### Tarea
Reescribe el texto sobre Zaplana entre "Zaplana y la" y "secreto a voces.", ambos incluidos, sustituyendo "hemiciclo" por "Parlamento".

Opinión

Zaplana y la cola de León

Eduardo Zaplana ya no será esta legislatura la cara y la voz de su partido en el hemiciclo de la carrera de San Jerónimo. Ha sido él mismo el encargado de decir en voz alta lo que ya era un secreto a voces.


Su estrella -una de las que antaño brillaba con mayor intensidad en el seno del PP- se apagó hace mucho tiempo, incluso puede decirse que empezó a oscurecerse en el mismo momento en que dejó de ser el ’number one’ de su comunidad autónoma para ser ministro del Gobierno de Aznar. Es verdad que su paso por el Ministerio de Trabajo dejó un buen sabor de boca tanto entre los funcionarios como entre los agentes sociales sindicatos y empresarios que públicamente alabaron su gestión, pero calculó mal su aventura madrileña.

### Datos mostrados
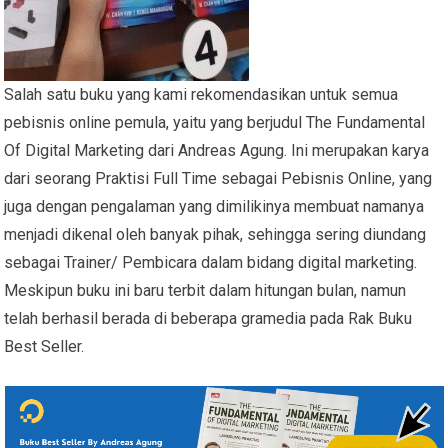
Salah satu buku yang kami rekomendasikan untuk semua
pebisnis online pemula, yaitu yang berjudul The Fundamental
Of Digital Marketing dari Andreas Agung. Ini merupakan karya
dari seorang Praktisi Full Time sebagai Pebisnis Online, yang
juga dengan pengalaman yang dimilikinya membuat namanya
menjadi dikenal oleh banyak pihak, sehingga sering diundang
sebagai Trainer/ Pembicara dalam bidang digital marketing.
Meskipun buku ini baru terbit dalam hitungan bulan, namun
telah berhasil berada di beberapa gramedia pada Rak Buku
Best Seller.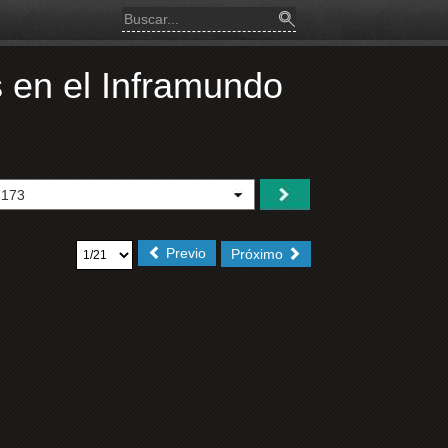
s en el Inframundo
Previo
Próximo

### Respuesta escrita
Zaplana y la cola de León

Eduardo Zaplana ya no será esta legislatura la cara y la voz de su partido en el Parlamento de la carrera de San Jerónimo. Ha sido él mismo el encargado de decir en voz alta lo que ya era un secreto a voces.